An endorsement is a marketing tool whereby a celebrity transfers his or her fame and the public's affection to a product. The idea is that if one likes Mr. X, one will like his cereal, shoes, car, cell phone plan, etc. The producer of the product gives Mr. X a sum that is less than the value of the goods that the endorsement will sell. Or put another way, the firm expects money to come in that it would not otherwise get because of the endorsement.
In the case of Mr. James, Nike is betting that more than $90 million in shoe sales will go to them, rather than Adidas, Puma, Keds, or No-Name Shooz, because Mr. James says he likes Nikes.
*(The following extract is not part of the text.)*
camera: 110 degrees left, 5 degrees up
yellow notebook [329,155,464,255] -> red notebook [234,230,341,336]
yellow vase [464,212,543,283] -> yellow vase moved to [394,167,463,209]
Presuming his shoes sell for $200 a pair (and only Michael Jordan's have made that price point stick), Nike is expecting more than 450,000 pair of shoes to be sold on the strength of this endorsement.
It is true that the athletic shoe has become a disposable item among young consumers -- one pair is not enough. However, the youthful shoe buyer has become discriminating. The James brand won't sell if the shoe is the wrong color (it has to match the hot warm-up set), doesn't have some distinguishing design (why buy an endorsed shoe if no one knows it is endorsed), or has quality control problems. Never mind if he turns out to be not a "has been", but a "never was" -- if he sells 450,000 pair of shoes, basktball isn't the game for him to be in. He should be in the shoe business.